Lift out each line of the data that holds "wire".

<<<<

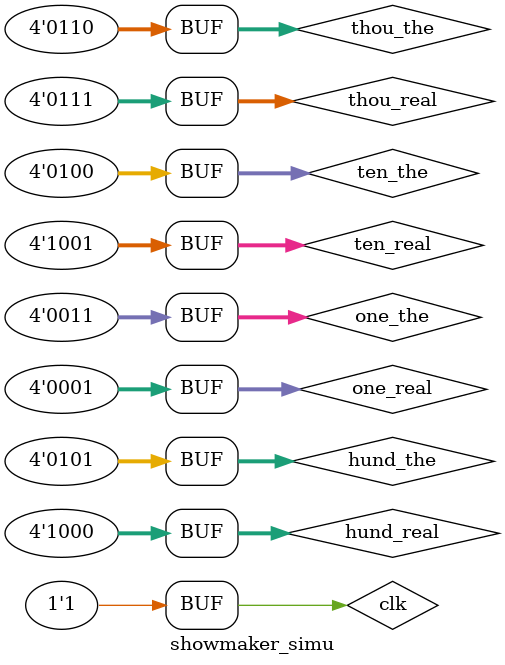
<source format=v>
`timescale 1ns / 1ps
module showmaker_simu;
reg clk;//Ê±ÖÓÐÅºÅ
reg [3:0] thou_the;
reg [3:0] hund_the;
reg [3:0] ten_the;
reg [3:0] one_the;
reg [3:0] thou_real;
reg [3:0] hund_real;
reg [3:0] ten_real;
reg [3:0] one_real;
wire [3:0] dis_the4;//ÀíÂÛÖµÏÔÊ¾Î»
wire [3:0] dis_real4; //Êµ¼ÊÖµÏÔÊ¾Î»
wire [13:0] dis_all;
showmaker u0(
.clk(clk), //Ê±ÖÓÐÅºÅ
.thou_the(thou_the),
.hund_the(hund_the),
.ten_the(ten_the),
.one_the(one_the),
.thou_real(thou_real),
.hund_real(hund_real),
.ten_real(ten_real),
.one_real(one_real),
.dis_the4(dis_the4),//ÀíÂÛÖµÏÔÊ¾
.dis_real4(dis_real4), //Êµ¼ÊÖµÏÔÊ¾
.dis_all(dis_all)
);
initial
begin
clk<=1'b1;
 thou_the<=4'd6;
 hund_the<=4'd5;
 ten_the<=4'd4;
 one_the<=4'd3;
 thou_real<=4'd7;
 hund_real<=4'd8;
 ten_real<=4'd9;
 one_real<=4'd1;
end
always begin
#10 clk=1'b0;
#10 clk=1'b1;
end
endmodule

</source>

>>>>

• **TASK SOLUTION**
wire [3:0] dis_the4;//ÀíÂÛÖµÏÔÊ¾Î»
wire [3:0] dis_real4; //Êµ¼ÊÖµÏÔÊ¾Î»
wire [13:0] dis_all;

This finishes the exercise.